• **ACTIVITY**:
Could the data below please be reproduced word for word, without the pictures?

• **TASK DATA**:
****************************************

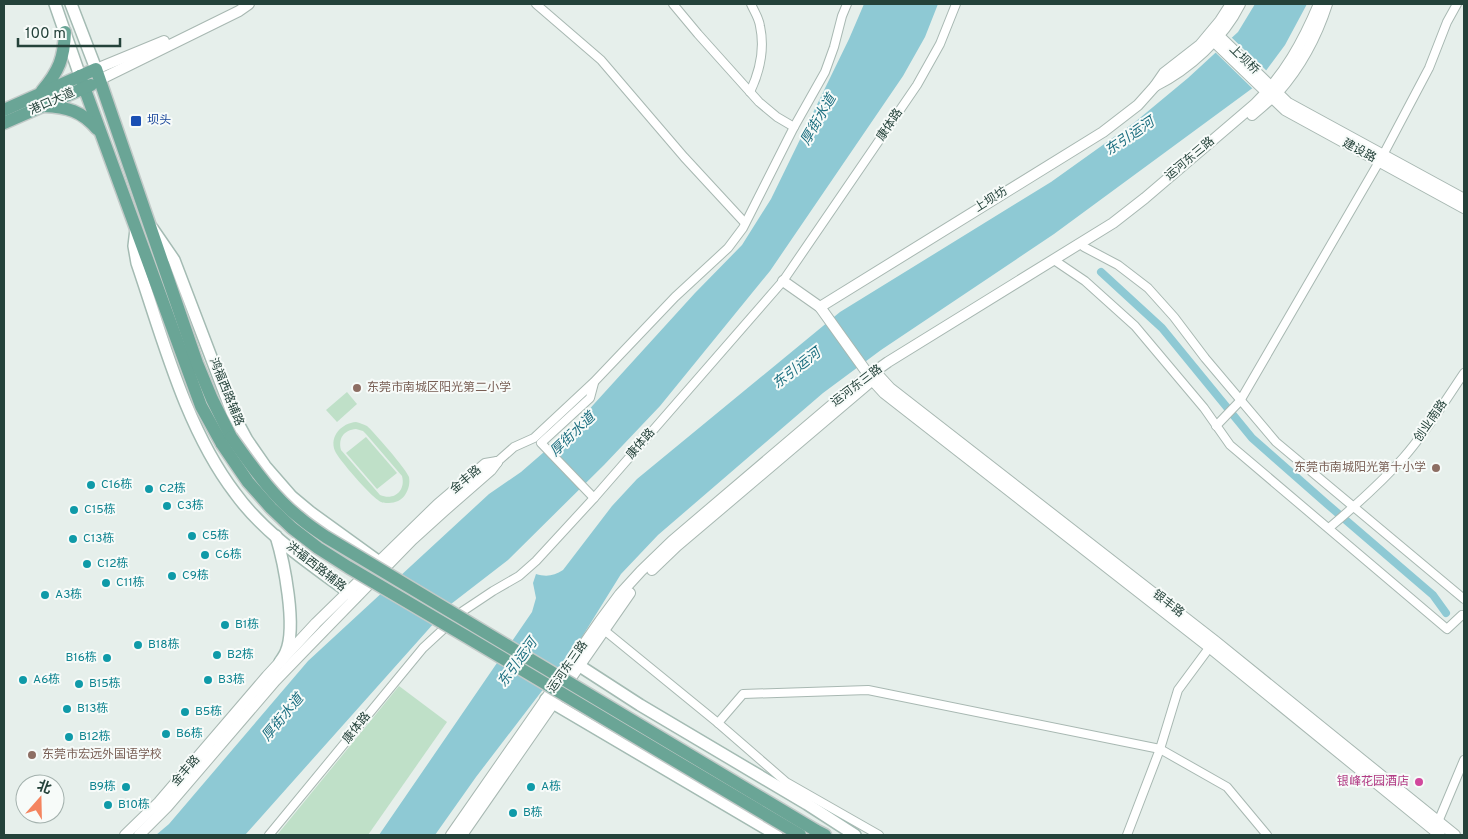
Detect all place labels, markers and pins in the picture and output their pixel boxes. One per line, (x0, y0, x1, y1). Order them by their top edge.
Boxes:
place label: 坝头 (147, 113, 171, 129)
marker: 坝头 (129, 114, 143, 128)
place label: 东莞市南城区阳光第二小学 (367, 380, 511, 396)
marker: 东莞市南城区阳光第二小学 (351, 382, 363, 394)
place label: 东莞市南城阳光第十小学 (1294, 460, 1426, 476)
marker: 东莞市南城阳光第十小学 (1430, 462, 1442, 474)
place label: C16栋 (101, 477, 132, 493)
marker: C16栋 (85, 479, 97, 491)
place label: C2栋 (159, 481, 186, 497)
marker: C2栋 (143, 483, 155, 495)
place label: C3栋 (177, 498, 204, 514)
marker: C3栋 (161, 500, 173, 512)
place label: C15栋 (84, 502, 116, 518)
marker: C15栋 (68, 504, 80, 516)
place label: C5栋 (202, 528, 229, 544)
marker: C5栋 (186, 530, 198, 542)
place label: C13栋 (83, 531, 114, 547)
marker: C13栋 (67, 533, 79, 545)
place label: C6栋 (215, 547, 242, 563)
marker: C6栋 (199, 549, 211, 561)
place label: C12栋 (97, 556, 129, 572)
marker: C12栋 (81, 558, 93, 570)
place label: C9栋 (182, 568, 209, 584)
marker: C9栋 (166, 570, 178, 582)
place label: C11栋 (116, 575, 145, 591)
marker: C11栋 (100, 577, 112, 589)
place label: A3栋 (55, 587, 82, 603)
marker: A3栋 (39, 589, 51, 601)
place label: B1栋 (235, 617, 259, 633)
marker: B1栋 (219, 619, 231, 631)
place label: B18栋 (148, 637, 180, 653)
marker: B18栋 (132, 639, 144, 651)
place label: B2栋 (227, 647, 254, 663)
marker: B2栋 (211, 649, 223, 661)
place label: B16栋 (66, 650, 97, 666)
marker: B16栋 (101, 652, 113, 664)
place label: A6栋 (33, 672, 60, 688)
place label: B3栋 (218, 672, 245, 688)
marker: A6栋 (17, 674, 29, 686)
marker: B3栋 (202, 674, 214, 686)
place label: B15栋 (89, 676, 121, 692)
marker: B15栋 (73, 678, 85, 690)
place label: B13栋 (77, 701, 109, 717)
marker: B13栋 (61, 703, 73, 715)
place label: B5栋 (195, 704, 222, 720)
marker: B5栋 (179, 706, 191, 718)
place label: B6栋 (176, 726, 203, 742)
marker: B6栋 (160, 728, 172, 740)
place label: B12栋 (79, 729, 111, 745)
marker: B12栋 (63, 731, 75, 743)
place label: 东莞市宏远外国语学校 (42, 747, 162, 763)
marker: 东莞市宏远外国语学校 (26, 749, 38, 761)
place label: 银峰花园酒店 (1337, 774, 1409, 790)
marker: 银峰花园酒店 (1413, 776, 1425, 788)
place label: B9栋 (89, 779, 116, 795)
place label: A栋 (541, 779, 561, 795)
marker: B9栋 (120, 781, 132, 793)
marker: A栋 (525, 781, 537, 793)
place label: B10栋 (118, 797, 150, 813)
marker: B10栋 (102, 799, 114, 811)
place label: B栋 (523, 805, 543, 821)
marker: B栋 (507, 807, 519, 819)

****************************************

• **COMPLETED EXERCISE**:
Detect all place labels, markers and pins in the picture and output their pixel boxes. One per line, (x0, y0, x1, y1). Order them by their top edge.
Boxes:
place label: 坝头 (147, 113, 171, 129)
marker: 坝头 (129, 114, 143, 128)
place label: 东莞市南城区阳光第二小学 (367, 380, 511, 396)
marker: 东莞市南城区阳光第二小学 (351, 382, 363, 394)
place label: 东莞市南城阳光第十小学 (1294, 460, 1426, 476)
marker: 东莞市南城阳光第十小学 (1430, 462, 1442, 474)
place label: C16栋 (101, 477, 132, 493)
marker: C16栋 (85, 479, 97, 491)
place label: C2栋 (159, 481, 186, 497)
marker: C2栋 (143, 483, 155, 495)
place label: C3栋 (177, 498, 204, 514)
marker: C3栋 (161, 500, 173, 512)
place label: C15栋 (84, 502, 116, 518)
marker: C15栋 (68, 504, 80, 516)
place label: C5栋 (202, 528, 229, 544)
marker: C5栋 (186, 530, 198, 542)
place label: C13栋 (83, 531, 114, 547)
marker: C13栋 (67, 533, 79, 545)
place label: C6栋 (215, 547, 242, 563)
marker: C6栋 (199, 549, 211, 561)
place label: C12栋 (97, 556, 129, 572)
marker: C12栋 (81, 558, 93, 570)
place label: C9栋 (182, 568, 209, 584)
marker: C9栋 (166, 570, 178, 582)
place label: C11栋 (116, 575, 145, 591)
marker: C11栋 (100, 577, 112, 589)
place label: A3栋 (55, 587, 82, 603)
marker: A3栋 (39, 589, 51, 601)
place label: B1栋 (235, 617, 259, 633)
marker: B1栋 (219, 619, 231, 631)
place label: B18栋 (148, 637, 180, 653)
marker: B18栋 (132, 639, 144, 651)
place label: B2栋 (227, 647, 254, 663)
marker: B2栋 (211, 649, 223, 661)
place label: B16栋 (66, 650, 97, 666)
marker: B16栋 (101, 652, 113, 664)
place label: A6栋 (33, 672, 60, 688)
place label: B3栋 (218, 672, 245, 688)
marker: A6栋 (17, 674, 29, 686)
marker: B3栋 (202, 674, 214, 686)
place label: B15栋 (89, 676, 121, 692)
marker: B15栋 (73, 678, 85, 690)
place label: B13栋 (77, 701, 109, 717)
marker: B13栋 (61, 703, 73, 715)
place label: B5栋 (195, 704, 222, 720)
marker: B5栋 (179, 706, 191, 718)
place label: B6栋 (176, 726, 203, 742)
marker: B6栋 (160, 728, 172, 740)
place label: B12栋 (79, 729, 111, 745)
marker: B12栋 (63, 731, 75, 743)
place label: 东莞市宏远外国语学校 (42, 747, 162, 763)
marker: 东莞市宏远外国语学校 (26, 749, 38, 761)
place label: 银峰花园酒店 (1337, 774, 1409, 790)
marker: 银峰花园酒店 (1413, 776, 1425, 788)
place label: B9栋 (89, 779, 116, 795)
place label: A栋 (541, 779, 561, 795)
marker: B9栋 (120, 781, 132, 793)
marker: A栋 (525, 781, 537, 793)
place label: B10栋 (118, 797, 150, 813)
marker: B10栋 (102, 799, 114, 811)
place label: B栋 (523, 805, 543, 821)
marker: B栋 (507, 807, 519, 819)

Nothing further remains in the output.